» YOUR GOAL
Which lines run from the line with "symbols: []" through the line with "favorite_count: '1'" in the entries below? Print them exactly, both ends included, and nothing more.

[Dataset entries]
++++++++++++++++++++
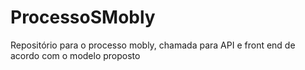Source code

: # ProcessoSMobly
Repositório para o processo mobly, chamada para API e front end de acordo com o modelo proposto
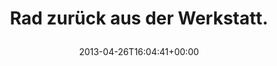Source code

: ---
retweeted: false
source: <a href="http://twitter.com" rel="nofollow">Twitter Web Client</a>
entities:
  hashtags: []
  symbols: []
  user_mentions:
  - name: Christian Sarazin
    screen_name: offlinehoster
    indices:
    - '90'
    - '104'
    id_str: '18813940'
    id: '18813940'
  urls: []
display_text_range:
- '0'
- '104'
favorite_count: '1'
id_str: '327815502921617409'
truncated: false
retweet_count: '0'
id: '327815502921617409'
created_at: Fri Apr 26 16:04:41 +0000 2013
favorited: false
full_text: "Rad zurück aus der Werkstatt. \nHabe direkt zwei Prospekte für neue Räder
  mitbekommen… /cc [@offlinehoster](https://twitter.com/offlinehoster)"
lang: de
tags:
- pesos:twitter
date: '2013-04-26T16:04:41+00:00'
src: https://twitter.com/bascht/status/327815502921617409
original_url: https://twitter.com/bascht/status/327815502921617409
type: twitter_tweet
text: "Rad zurück aus der Werkstatt. \nHabe direkt zwei Prospekte für neue Räder mitbekommen…
  /cc [@offlinehoster](https://twitter.com/offlinehoster)"
title: "Rad zurück aus der Werkstatt. \n"

---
++++++++++++++++++++
» SOLUTION
  symbols: []
  user_mentions:
  - name: Christian Sarazin
    screen_name: offlinehoster
    indices:
    - '90'
    - '104'
    id_str: '18813940'
    id: '18813940'
  urls: []
display_text_range:
- '0'
- '104'
favorite_count: '1'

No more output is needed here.